=== WHAT IS BEING ASKED ===
From the listing below, copy out every line verbatim, starting at the line that contains "<p>• 老师苦口婆心地劝了他半天。</p>" and ending at the line that contains "-able, -ical, -ous", with both of those lines included.

=== MATERIALS PROVIDED ===
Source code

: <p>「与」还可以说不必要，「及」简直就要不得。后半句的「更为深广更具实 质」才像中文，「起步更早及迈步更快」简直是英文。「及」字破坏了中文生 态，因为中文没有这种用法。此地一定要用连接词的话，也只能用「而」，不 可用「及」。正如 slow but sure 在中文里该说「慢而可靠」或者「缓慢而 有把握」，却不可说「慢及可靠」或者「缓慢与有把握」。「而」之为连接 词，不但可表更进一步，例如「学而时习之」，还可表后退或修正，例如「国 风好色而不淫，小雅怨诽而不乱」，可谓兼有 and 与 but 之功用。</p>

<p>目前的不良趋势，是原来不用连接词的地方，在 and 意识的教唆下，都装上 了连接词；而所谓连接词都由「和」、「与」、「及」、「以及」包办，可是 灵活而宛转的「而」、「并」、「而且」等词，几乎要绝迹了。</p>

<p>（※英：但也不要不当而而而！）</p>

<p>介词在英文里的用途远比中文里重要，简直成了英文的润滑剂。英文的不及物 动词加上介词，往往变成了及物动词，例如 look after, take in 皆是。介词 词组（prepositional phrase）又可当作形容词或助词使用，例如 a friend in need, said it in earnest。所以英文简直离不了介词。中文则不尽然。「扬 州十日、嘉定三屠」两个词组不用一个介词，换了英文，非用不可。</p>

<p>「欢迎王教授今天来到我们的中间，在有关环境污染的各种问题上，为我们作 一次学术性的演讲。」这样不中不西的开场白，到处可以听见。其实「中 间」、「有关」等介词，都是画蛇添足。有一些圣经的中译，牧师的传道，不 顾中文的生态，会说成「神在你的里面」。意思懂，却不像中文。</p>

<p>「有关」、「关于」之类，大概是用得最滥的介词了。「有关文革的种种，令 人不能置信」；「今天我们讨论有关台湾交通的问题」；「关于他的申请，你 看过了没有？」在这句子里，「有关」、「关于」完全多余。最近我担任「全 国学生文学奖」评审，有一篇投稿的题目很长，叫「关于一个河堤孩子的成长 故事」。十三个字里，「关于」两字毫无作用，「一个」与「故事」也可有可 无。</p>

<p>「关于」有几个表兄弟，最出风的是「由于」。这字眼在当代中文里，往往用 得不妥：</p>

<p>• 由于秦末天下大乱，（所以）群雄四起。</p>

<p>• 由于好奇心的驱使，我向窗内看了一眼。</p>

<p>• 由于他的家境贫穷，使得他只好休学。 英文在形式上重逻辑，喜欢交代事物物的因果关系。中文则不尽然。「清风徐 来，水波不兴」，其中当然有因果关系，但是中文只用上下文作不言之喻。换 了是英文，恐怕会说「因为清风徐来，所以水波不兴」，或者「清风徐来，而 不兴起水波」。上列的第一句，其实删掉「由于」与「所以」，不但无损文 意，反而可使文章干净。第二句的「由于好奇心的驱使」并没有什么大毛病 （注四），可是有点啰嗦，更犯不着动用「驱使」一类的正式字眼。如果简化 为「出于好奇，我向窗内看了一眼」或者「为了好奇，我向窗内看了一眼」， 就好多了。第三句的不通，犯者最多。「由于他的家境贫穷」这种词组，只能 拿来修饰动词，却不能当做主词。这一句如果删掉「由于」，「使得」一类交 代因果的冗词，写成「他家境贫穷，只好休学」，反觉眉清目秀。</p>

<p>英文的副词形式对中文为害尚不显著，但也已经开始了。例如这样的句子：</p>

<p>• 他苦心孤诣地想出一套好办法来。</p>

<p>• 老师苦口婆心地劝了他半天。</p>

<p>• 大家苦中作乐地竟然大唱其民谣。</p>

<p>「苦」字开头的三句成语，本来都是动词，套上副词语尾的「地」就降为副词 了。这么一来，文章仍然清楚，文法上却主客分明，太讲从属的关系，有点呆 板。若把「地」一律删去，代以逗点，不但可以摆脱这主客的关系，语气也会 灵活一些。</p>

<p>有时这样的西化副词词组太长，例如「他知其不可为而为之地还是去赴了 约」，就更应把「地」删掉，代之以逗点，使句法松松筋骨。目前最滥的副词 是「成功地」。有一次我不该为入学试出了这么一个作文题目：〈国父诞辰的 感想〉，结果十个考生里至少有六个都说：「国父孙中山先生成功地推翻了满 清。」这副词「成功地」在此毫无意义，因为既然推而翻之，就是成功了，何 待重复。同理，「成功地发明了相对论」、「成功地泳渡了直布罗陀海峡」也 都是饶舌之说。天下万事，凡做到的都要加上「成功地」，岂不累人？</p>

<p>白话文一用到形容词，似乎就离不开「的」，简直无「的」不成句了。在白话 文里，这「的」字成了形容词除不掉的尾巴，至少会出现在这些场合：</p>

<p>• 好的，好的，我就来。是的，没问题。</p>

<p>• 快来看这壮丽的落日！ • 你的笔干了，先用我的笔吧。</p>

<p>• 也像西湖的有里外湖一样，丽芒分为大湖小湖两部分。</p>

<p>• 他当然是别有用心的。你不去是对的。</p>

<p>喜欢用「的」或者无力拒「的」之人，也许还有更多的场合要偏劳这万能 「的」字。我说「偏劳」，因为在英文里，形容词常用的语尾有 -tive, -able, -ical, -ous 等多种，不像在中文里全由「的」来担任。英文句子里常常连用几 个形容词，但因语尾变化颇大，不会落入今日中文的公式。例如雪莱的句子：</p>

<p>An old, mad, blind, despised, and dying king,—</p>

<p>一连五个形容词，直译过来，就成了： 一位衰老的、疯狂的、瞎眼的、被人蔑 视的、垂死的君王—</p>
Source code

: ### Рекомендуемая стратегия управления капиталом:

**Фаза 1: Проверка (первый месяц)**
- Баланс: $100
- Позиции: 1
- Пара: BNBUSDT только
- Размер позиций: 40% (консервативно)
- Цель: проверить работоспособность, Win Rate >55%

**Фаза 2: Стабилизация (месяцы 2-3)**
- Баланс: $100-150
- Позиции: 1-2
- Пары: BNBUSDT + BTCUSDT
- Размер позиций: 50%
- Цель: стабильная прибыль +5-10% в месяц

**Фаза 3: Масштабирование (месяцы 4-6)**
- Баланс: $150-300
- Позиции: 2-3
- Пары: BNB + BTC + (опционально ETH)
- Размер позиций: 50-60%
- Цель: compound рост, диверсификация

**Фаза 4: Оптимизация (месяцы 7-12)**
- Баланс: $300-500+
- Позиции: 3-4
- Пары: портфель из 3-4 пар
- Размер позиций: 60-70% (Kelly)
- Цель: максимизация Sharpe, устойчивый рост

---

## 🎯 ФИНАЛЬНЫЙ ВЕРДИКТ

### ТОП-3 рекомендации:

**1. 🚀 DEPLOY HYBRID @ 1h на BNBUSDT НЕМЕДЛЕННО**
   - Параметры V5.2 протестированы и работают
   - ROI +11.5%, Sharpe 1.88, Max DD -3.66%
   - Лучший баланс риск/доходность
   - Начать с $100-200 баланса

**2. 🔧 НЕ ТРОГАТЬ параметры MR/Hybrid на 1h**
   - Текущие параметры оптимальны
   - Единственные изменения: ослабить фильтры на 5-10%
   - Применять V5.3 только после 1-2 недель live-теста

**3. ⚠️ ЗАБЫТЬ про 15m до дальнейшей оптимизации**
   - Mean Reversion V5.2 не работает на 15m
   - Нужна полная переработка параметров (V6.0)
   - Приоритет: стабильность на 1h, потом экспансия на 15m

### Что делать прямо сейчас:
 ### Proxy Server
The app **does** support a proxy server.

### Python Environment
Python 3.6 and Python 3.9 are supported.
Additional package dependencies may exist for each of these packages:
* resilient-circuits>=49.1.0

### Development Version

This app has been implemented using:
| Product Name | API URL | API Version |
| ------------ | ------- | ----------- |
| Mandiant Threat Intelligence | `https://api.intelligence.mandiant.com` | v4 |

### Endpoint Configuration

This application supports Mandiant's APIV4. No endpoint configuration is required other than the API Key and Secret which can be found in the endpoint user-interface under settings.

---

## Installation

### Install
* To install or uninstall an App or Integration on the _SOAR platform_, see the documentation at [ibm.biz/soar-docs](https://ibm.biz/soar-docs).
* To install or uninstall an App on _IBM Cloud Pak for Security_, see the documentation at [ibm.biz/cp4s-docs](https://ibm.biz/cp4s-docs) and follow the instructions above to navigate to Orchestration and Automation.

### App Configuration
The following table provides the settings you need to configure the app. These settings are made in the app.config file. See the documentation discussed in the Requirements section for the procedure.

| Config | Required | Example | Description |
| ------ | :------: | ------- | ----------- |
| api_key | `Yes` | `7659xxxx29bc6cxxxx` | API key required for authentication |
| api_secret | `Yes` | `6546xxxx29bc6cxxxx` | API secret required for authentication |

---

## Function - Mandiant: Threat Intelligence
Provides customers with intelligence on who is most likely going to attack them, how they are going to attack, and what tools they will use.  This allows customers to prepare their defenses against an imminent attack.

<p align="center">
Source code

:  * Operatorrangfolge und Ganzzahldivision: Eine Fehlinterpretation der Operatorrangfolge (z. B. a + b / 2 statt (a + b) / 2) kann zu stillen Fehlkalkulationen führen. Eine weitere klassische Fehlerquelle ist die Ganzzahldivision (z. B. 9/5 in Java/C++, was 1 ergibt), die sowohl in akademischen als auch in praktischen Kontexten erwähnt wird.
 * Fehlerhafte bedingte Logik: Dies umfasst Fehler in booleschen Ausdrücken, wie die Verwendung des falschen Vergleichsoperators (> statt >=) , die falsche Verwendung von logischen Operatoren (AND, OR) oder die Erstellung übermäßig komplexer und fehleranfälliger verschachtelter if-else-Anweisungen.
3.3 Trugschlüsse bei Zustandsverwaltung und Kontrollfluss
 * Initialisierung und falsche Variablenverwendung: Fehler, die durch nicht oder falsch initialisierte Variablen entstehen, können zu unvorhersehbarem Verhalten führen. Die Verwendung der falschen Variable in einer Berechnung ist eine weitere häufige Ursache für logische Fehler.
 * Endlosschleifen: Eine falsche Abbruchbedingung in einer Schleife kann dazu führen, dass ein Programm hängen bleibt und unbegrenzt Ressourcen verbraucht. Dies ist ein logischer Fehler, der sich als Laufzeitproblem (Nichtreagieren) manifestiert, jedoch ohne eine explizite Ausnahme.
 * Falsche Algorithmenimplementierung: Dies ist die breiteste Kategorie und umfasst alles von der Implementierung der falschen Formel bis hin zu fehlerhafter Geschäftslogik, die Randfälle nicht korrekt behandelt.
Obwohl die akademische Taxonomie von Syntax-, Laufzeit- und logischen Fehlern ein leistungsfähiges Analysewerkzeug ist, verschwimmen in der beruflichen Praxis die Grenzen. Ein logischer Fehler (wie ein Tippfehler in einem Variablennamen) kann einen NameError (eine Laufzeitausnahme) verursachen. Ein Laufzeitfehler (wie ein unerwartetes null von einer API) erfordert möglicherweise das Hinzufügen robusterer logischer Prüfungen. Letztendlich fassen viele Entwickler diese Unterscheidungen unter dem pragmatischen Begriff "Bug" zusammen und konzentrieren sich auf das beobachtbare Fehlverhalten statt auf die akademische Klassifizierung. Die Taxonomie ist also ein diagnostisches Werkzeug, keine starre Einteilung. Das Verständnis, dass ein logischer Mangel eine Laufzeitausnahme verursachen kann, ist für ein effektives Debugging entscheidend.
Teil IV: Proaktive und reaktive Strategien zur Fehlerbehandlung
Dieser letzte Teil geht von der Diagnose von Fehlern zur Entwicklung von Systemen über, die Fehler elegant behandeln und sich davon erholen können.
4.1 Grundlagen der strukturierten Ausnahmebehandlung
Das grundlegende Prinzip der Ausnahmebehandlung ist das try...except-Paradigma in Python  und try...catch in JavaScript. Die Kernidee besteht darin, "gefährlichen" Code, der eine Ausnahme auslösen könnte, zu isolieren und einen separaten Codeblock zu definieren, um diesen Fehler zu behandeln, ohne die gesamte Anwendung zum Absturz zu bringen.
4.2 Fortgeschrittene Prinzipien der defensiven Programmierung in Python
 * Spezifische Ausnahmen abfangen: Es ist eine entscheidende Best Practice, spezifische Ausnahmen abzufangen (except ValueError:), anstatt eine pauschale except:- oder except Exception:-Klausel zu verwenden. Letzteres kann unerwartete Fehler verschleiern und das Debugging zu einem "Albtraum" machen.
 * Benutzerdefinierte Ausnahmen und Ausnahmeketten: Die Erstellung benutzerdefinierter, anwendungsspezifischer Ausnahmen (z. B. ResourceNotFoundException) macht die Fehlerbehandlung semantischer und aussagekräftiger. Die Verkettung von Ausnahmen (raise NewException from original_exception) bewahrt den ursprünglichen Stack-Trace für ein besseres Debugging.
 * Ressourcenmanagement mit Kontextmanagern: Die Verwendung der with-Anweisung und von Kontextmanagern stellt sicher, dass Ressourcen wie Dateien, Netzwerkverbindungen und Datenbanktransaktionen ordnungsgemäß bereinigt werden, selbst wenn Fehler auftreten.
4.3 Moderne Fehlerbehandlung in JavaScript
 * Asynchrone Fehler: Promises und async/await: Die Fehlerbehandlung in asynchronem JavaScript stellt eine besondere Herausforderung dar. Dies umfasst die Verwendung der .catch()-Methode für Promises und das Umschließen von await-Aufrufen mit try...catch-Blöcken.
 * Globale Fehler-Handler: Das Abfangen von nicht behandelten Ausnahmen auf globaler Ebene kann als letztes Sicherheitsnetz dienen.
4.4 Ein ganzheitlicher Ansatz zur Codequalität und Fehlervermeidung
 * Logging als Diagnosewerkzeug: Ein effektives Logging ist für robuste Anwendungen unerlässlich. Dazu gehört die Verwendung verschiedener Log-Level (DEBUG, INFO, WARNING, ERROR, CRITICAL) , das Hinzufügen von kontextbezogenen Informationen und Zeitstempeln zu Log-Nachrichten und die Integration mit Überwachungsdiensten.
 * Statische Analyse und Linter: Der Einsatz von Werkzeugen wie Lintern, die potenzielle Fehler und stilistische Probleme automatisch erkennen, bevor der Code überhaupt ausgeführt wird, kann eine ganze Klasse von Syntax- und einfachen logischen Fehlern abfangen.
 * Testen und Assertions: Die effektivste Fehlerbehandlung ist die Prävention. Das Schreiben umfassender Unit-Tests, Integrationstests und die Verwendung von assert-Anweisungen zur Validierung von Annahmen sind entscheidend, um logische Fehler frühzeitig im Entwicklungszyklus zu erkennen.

=== WRITTEN RESPONSE ===
<p>• 老师苦口婆心地劝了他半天。</p>

<p>• 大家苦中作乐地竟然大唱其民谣。</p>

<p>「苦」字开头的三句成语，本来都是动词，套上副词语尾的「地」就降为副词 了。这么一来，文章仍然清楚，文法上却主客分明，太讲从属的关系，有点呆 板。若把「地」一律删去，代以逗点，不但可以摆脱这主客的关系，语气也会 灵活一些。</p>

<p>有时这样的西化副词词组太长，例如「他知其不可为而为之地还是去赴了 约」，就更应把「地」删掉，代之以逗点，使句法松松筋骨。目前最滥的副词 是「成功地」。有一次我不该为入学试出了这么一个作文题目：〈国父诞辰的 感想〉，结果十个考生里至少有六个都说：「国父孙中山先生成功地推翻了满 清。」这副词「成功地」在此毫无意义，因为既然推而翻之，就是成功了，何 待重复。同理，「成功地发明了相对论」、「成功地泳渡了直布罗陀海峡」也 都是饶舌之说。天下万事，凡做到的都要加上「成功地」，岂不累人？</p>

<p>白话文一用到形容词，似乎就离不开「的」，简直无「的」不成句了。在白话 文里，这「的」字成了形容词除不掉的尾巴，至少会出现在这些场合：</p>

<p>• 好的，好的，我就来。是的，没问题。</p>

<p>• 快来看这壮丽的落日！ • 你的笔干了，先用我的笔吧。</p>

<p>• 也像西湖的有里外湖一样，丽芒分为大湖小湖两部分。</p>

<p>• 他当然是别有用心的。你不去是对的。</p>

<p>喜欢用「的」或者无力拒「的」之人，也许还有更多的场合要偏劳这万能 「的」字。我说「偏劳」，因为在英文里，形容词常用的语尾有 -tive, -able, -ical, -ous 等多种，不像在中文里全由「的」来担任。英文句子里常常连用几 个形容词，但因语尾变化颇大，不会落入今日中文的公式。例如雪莱的句子：</p>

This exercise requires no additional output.